THE INPUT: Begin
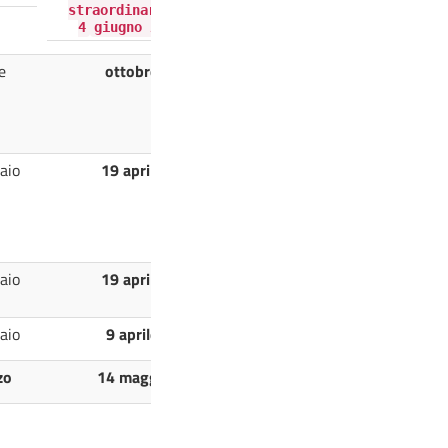
straordinaria 3-
4
giugno 2021
e
ottobre
aio
19 aprile
aio
19 aprile
aio
9 aprile
zo
14 maggio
THE INPUT: End
**TO-DO ITEM:** Print the data above exactly; drop every picture.

**REPLY:**
straordinaria 3-
4
giugno 2021
e
ottobre
aio
19 aprile
aio
19 aprile
aio
9 aprile
zo
14 maggio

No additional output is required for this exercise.